I'm afraid there is simply no stopping the march of these ineffective monstrosities across Scotland.

Zamberlan Ultralite GTX

We have always been fans of Zamberlan boots but for the last few years have been unable to obtain them up here in Scotland, and they never seemed to be available in the Lakes either. So, when we noticed that Tiso had the new Ultralites (claimed weight, 960g in size 38) we had to go and have a look. Both of us ended up with a pair and will report after their first usage.

Based on past experience we expect them to be comfortable 'from the box' or at least to require very little breaking in.

Wednesday, 24 March 2010

A Walk in Flyrocs

Tuesday 23 March


I bought a pair of Inov8 Flyroc 345 GTX on Monday. It was a bit of a risk since I have a metatarso-phalangeal joint  injury on my left foot and using lightweight footwear on the hill usually means pain, whereas I have had none at all this winter using my Meindl Borneos.

Yesterday I decided to take them on their first walk, an easy one from Castlehill Reservoir through to Castle Campbell via the old drove road. The morning's early promise vanished in thick cloud cover and a spritely breeze, but larks were rising, curlews were crying and around Glen Quey reservoir black-headed gulls congregated noisily.

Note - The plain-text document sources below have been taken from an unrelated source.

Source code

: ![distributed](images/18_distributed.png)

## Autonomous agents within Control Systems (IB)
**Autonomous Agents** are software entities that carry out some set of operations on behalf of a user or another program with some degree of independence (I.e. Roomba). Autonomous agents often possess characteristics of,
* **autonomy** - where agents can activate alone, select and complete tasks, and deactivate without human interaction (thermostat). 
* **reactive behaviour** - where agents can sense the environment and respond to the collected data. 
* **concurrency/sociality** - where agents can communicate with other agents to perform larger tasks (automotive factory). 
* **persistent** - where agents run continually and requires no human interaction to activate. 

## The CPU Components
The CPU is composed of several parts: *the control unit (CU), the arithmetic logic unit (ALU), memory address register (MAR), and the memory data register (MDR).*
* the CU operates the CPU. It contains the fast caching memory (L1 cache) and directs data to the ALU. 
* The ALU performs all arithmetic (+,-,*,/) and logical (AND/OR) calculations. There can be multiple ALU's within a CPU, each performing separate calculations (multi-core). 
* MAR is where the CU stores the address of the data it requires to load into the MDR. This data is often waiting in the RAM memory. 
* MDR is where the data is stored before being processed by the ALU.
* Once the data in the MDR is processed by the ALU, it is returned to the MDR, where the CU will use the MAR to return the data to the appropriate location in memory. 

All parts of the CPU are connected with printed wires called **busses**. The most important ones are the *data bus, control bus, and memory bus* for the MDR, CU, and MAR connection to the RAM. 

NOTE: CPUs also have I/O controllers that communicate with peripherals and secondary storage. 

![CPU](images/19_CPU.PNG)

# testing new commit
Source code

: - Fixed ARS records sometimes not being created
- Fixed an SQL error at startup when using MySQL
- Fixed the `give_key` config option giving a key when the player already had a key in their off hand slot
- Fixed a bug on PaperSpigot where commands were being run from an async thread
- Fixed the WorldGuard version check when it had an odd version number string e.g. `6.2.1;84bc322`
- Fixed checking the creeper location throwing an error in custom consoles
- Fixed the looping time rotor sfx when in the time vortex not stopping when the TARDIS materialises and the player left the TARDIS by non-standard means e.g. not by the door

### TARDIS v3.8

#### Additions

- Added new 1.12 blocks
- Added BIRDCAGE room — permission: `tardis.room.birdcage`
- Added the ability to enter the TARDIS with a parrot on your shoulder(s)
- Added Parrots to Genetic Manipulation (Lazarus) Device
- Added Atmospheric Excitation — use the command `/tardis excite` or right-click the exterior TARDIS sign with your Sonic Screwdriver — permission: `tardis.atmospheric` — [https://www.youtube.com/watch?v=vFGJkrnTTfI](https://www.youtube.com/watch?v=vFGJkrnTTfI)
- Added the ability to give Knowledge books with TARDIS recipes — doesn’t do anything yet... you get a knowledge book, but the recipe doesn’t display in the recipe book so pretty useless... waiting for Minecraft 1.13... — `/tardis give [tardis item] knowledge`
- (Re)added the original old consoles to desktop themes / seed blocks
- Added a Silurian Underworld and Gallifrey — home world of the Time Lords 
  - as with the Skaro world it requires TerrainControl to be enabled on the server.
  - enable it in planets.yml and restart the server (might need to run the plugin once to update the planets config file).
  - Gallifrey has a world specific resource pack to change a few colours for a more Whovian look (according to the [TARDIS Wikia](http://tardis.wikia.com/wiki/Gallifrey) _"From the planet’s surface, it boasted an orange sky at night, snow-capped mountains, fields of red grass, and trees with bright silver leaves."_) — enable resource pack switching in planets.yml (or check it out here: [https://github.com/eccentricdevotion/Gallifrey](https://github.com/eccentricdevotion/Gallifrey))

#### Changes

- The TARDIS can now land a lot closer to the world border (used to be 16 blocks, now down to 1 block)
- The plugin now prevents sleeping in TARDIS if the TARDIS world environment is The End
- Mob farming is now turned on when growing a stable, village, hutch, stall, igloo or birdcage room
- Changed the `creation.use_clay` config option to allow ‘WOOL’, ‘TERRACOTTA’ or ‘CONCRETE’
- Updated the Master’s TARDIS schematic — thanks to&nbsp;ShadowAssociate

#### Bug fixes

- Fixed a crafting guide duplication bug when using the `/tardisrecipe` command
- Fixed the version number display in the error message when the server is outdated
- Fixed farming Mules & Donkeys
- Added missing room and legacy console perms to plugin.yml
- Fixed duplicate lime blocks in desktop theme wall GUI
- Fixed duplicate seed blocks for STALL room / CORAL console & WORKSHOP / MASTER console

Snapped trees and branches reminded of the severe winter just gone (almost) and frogspawn that spring was here (almost).





We passed Maiden's Well which is on record as early as the mid-1800s. Legend has it that the spirit of a young woman haunts the well and could be called forth at night by potential suitors. However, those who dared to do so were discovered dead in the morning.  

Records show that she was a princess held captive in Castle Campbell, known at that time as Castle Gloom, because she had dared to fall in love with a man below her station; sometimes her gaolers would allow her to walk to the well to drink its waters.

Full marks for the walk and so far for the Flyrocs, but to find out if the joint injury would remain pain free in these lightweights, some ascent over rougher ground was called for. Whitewisp Hill rose conveniently above us and by the time we reached the cairn I was fairly sure they would be fine. The rest of the walk over Innerdownie and down its steep slopes back to the car seemed to confirm they had been a good buy. Only longer and rougher walks will truly tell.

Their first summit!


Monday, 15 March 2010

River Braan Hydro Scheme


As Chris Townsend has reported (see also Byeways for further comment), the above proposal has thankfully been rejected by the Scottish Executive. It would have been an appalling assault on a magnificent river and thanks must go to all who successfully opposed it.